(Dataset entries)
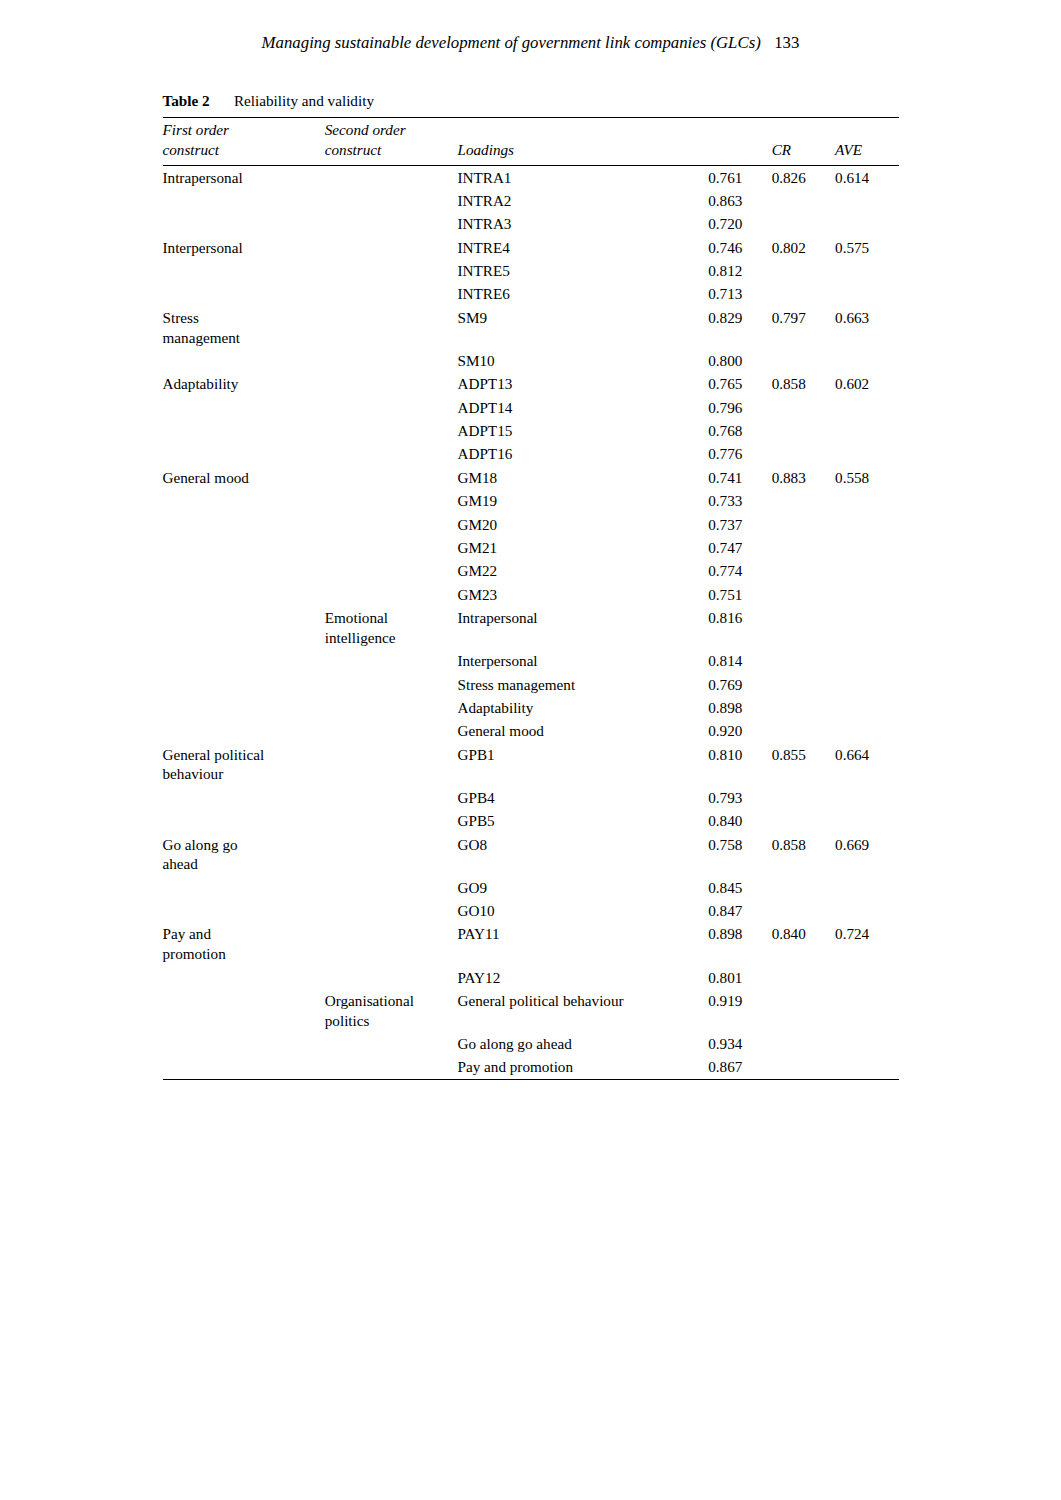Managing sustainable development of government link companies (GLCs)133
Table 2 Reliability and validity
| First order construct | Second order construct | Loadings | | CR | AVE |
| --- | --- | --- | --- | --- | --- |
| Intrapersonal | | INTRA1 | 0.761 | 0.826 | 0.614 |
| | | INTRA2 | 0.863 | | |
| | | INTRA3 | 0.720 | | |
| Interpersonal | | INTRE4 | 0.746 | 0.802 | 0.575 |
| | | INTRE5 | 0.812 | | |
| | | INTRE6 | 0.713 | | |
| Stress management | | SM9 | 0.829 | 0.797 | 0.663 |
| | | SM10 | 0.800 | | |
| Adaptability | | ADPT13 | 0.765 | 0.858 | 0.602 |
| | | ADPT14 | 0.796 | | |
| | | ADPT15 | 0.768 | | |
| | | ADPT16 | 0.776 | | |
| General mood | | GM18 | 0.741 | 0.883 | 0.558 |
| | | GM19 | 0.733 | | |
| | | GM20 | 0.737 | | |
| | | GM21 | 0.747 | | |
| | | GM22 | 0.774 | | |
| | | GM23 | 0.751 | | |
| | Emotional intelligence | Intrapersonal | 0.816 | | |
| | | Interpersonal | 0.814 | | |
| | | Stress management | 0.769 | | |
| | | Adaptability | 0.898 | | |
| | | General mood | 0.920 | | |
| General political behaviour | | GPB1 | 0.810 | 0.855 | 0.664 |
| | | GPB4 | 0.793 | | |
| | | GPB5 | 0.840 | | |
| Go along go ahead | | GO8 | 0.758 | 0.858 | 0.669 |
| | | GO9 | 0.845 | | |
| | | GO10 | 0.847 | | |
| Pay and promotion | | PAY11 | 0.898 | 0.840 | 0.724 |
| | | PAY12 | 0.801 | | |
| | Organisational politics | General political behaviour | 0.919 | | |
| | | Go along go ahead | 0.934 | | |
| | | Pay and promotion | 0.867 | | |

• **WHAT IS BEING ASKED**: Your answer should consist only of the lines above between the line holding "SM10 | 0.800 | | |" and the line holding "GM19 | 0.733 | | |", inclusive, each transcribed exactly.

• **SOLUTION TO THE PROBLEM**:
| | | SM10 | 0.800 | | |
| Adaptability | | ADPT13 | 0.765 | 0.858 | 0.602 |
| | | ADPT14 | 0.796 | | |
| | | ADPT15 | 0.768 | | |
| | | ADPT16 | 0.776 | | |
| General mood | | GM18 | 0.741 | 0.883 | 0.558 |
| | | GM19 | 0.733 | | |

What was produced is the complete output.